- QUESTÕES -
**A.** Transcreva, do texto sobre a regulamentação internacional da pesca, o excerto que vai desde "2. **Convenção sobre" até "marlim, são migratórias.", inclusive.
**B.** Enumere todas as siglas que figuram no texto sobre a regulamentação internacional da pesca.
**C.** Prossiga o texto sobre a regulamentação internacional da pesca a partir do ponto em que termina.

- TEXTO -
::::::
1. **Convenção das Nações Unidas sobre o Direito do Mar (UNCLOS)**: Esta convenção estabelece os direitos e deveres dos estados em relação aos oceanos e seus recursos, incluindo a pesca. É fundamental para a gestão sustentável das pescas em águas internacionais.
2. **Convenção sobre a Conservação das Espécies Migratórias de Animais Selvagens (CMS)**: Esta convenção visa conservar espécies migratórias e os seus habitats. É especialmente relevante para a pesca desportiva, pois muitas espécies populares entre os pescadores, como atuns e marlim, são migratórias.
3. **Organizações Regionais de Gestão de Pescas (RFMOs)**: Estas organizações, como a ICCAT (Comissão Internacional para a Conservação dos Atuns do Atlântico) e a IATTC (Comissão Interamericana do Atum Tropical), estabelecem regulamentos específicos para a pesca de espécies determinadas em áreas específicas, incluindo limites de captura e tamanhos mínimos.
::::::
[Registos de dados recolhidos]
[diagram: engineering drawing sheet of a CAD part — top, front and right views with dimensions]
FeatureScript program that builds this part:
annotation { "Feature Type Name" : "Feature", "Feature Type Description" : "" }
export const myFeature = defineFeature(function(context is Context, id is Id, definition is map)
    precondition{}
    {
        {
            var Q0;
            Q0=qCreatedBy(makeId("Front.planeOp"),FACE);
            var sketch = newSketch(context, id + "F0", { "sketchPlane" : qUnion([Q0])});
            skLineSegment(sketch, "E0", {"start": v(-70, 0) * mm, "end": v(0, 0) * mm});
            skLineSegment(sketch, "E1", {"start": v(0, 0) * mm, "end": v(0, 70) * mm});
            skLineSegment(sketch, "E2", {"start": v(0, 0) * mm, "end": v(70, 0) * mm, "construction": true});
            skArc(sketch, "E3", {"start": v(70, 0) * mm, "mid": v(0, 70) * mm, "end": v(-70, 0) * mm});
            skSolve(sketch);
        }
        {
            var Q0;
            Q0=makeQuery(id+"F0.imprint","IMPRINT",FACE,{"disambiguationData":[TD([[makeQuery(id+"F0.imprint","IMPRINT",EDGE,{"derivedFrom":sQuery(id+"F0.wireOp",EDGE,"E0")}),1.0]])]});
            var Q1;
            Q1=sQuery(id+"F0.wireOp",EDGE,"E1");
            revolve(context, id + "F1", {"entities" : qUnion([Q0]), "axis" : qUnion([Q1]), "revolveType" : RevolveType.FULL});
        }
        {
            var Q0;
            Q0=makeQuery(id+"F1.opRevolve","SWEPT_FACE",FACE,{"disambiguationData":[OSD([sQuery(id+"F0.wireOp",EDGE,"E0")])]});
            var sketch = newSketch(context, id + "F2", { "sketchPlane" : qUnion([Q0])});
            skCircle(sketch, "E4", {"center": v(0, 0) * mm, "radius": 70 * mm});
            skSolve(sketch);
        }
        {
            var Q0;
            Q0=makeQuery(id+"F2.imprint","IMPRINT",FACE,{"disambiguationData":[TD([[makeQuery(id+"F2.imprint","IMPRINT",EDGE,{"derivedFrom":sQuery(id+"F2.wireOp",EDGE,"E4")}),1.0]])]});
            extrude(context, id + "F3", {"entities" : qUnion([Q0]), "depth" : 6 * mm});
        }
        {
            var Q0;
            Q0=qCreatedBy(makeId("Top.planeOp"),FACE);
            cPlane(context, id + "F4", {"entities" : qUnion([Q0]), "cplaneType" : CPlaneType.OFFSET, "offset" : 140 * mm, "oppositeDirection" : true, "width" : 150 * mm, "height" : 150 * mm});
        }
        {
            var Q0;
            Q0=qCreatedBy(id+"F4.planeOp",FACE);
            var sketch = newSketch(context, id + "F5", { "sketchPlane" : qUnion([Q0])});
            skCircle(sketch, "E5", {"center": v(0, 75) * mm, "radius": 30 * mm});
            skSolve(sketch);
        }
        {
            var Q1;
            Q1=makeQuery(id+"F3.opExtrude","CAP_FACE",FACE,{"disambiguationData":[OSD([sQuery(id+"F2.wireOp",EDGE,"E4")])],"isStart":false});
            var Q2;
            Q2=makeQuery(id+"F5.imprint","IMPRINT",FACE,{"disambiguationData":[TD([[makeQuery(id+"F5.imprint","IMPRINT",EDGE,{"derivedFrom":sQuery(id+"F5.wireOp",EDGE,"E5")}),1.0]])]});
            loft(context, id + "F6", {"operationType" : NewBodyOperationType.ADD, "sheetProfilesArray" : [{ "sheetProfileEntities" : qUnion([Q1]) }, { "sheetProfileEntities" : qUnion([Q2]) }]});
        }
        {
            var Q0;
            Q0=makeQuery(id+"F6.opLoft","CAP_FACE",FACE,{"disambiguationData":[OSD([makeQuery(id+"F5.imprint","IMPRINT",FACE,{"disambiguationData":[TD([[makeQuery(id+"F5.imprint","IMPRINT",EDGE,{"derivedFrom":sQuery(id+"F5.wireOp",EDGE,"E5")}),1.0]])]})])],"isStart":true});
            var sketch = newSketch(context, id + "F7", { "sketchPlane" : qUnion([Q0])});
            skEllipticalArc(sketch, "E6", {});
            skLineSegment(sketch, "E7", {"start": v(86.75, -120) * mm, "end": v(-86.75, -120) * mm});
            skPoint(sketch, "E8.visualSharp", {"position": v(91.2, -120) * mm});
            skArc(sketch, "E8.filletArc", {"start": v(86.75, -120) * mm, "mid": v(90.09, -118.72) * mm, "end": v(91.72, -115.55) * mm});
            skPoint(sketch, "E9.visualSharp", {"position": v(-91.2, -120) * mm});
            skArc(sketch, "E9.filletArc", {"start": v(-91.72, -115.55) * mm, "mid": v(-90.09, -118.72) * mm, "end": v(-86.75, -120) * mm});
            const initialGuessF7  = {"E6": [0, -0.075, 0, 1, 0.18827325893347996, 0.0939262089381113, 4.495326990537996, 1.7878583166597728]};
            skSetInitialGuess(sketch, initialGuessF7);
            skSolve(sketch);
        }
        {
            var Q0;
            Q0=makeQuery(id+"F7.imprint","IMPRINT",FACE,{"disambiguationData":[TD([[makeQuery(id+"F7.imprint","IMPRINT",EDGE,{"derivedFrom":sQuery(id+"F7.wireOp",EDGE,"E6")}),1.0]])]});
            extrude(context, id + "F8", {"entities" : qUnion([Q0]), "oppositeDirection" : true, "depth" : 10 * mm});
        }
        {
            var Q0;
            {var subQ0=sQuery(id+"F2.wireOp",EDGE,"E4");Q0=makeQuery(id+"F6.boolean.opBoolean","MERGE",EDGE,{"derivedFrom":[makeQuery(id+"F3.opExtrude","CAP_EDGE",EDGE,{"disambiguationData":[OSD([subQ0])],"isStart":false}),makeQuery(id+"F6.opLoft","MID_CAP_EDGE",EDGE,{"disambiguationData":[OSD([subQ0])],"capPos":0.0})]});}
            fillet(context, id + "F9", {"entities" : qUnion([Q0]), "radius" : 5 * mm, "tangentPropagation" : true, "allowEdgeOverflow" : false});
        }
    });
::::::
- RESPOSTAS ESPERADAS -
**A.**
2. **Convenção sobre a Conservação das Espécies Migratórias de Animais Selvagens (CMS)**: Esta convenção visa conservar espécies migratórias e os seus habitats. É especialmente relevante para a pesca desportiva, pois muitas espécies populares entre os pescadores, como atuns e marlim, são migratórias.

**B.** UNCLOS, CMS, RFMOs, ICCAT, IATTC

**C.**
4. **Regulamentos de Proteção de Espécies**: Muitas espécies estão protegidas em nível internacional, como o tubarão martelo e o atum-rabilho. A pesca dessas espécies pode ser restrita ou proibida, dependendo da sua situação de conservação.
5. **Licenciamento e Quotas**: Muitos países exigem que os pescadores desportivos tenham licenças específicas e respeitem quotas de captura para garantir a sustentabilidade das populações de peixes.
É importante que os pescadores desportivos se mantenham informados sobre as regulamentações locais e internacionais para garantir que a sua prática seja responsável e sustentável.